Exigence 2.3: Détection de temporalité ✓

  • Temporality markers detected
  • Facts marked with temporality
  • Confidence adjusted

Integration Points

Input

  • StructuredStay from DocumentProcessor
  • Contains segmented sections from clinical documents

Output

  • List of ClinicalFact objects
  • Each with:
    • Unique ID
    • Type (diagnostic/acte/examen/traitement)
    • Text content
    • Qualifier (certainty, markers, confidence)
    • Temporality (actuel/antécédent/chronique)
    • Evidence (document_id, span, text, context)
    • Overall confidence score

Next Steps

  • Facts will be used by the Codeur to propose CIM-10/CCAM codes
  • Evidence will support code justification
  • Qualifiers will influence code selection (e.g., negated facts not coded)
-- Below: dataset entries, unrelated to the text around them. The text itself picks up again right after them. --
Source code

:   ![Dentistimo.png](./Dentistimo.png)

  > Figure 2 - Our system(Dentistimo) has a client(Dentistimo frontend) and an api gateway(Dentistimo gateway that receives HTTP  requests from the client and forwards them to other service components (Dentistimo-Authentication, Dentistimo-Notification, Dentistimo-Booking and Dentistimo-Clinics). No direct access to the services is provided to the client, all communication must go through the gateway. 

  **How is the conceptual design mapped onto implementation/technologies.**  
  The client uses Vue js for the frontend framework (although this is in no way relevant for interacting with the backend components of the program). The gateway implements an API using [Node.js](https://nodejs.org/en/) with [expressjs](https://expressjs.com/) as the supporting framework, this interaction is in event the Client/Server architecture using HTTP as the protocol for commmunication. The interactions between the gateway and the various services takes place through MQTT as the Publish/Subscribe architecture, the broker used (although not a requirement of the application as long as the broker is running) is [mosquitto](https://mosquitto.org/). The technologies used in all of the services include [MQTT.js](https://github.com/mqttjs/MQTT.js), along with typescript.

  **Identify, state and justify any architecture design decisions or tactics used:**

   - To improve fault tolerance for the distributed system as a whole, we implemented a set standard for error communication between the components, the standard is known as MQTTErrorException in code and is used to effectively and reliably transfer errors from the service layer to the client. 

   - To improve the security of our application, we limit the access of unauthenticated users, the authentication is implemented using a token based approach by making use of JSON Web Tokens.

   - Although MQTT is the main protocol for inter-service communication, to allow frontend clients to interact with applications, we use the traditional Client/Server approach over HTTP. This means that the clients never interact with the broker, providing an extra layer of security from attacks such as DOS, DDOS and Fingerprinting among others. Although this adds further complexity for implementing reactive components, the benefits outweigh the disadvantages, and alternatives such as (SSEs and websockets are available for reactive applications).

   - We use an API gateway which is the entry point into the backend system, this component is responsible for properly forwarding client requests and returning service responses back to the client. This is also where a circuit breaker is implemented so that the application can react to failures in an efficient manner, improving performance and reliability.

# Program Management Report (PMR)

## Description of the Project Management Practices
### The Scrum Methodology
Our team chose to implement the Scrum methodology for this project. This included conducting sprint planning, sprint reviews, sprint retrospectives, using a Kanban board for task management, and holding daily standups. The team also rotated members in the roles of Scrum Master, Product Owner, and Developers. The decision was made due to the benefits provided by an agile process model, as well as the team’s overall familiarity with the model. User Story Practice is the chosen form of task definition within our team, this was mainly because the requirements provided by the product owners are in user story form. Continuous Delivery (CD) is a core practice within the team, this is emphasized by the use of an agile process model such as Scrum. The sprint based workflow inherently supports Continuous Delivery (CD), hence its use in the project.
Performance Characteristics

  • Compiled regex patterns for fast matching
  • Single-pass extraction per section
  • O(n) complexity where n = document length
  • Minimal memory overhead (streaming processing)

Code Quality

  • Type hints throughout
  • Comprehensive docstrings
  • Immutable data models (Pydantic)
  • 100% test pass rate
  • Clear separation of concerns

Example Usage

from pipeline_mco_pmsi.extractors import ClinicalFactsExtractor
from pipeline_mco_pmsi.processors import DocumentProcessor

# Process documents
processor = DocumentProcessor()
structured_stay = processor.process_documents(documents, stay_metadata)

# Extract facts
extractor = ClinicalFactsExtractor()
facts = extractor.extract_facts(structured_stay)

# Analyze facts
for fact in facts:
    print(f"Type: {fact.type}")
    print(f"Text: {fact.text}")
    print(f"Certainty: {fact.qualifier.certainty}")
    print(f"Temporality: {fact.temporality}")
    print(f"Confidence: {fact.confidence}")
    print(f"Evidence: {fact.evidence.document_id} @ {fact.evidence.span}")

Conclusion

Task 8.1 is complete. The ClinicalFactsExtractor successfully extracts structured clinical facts with comprehensive qualifier detection and evidence association, meeting all specified requirements.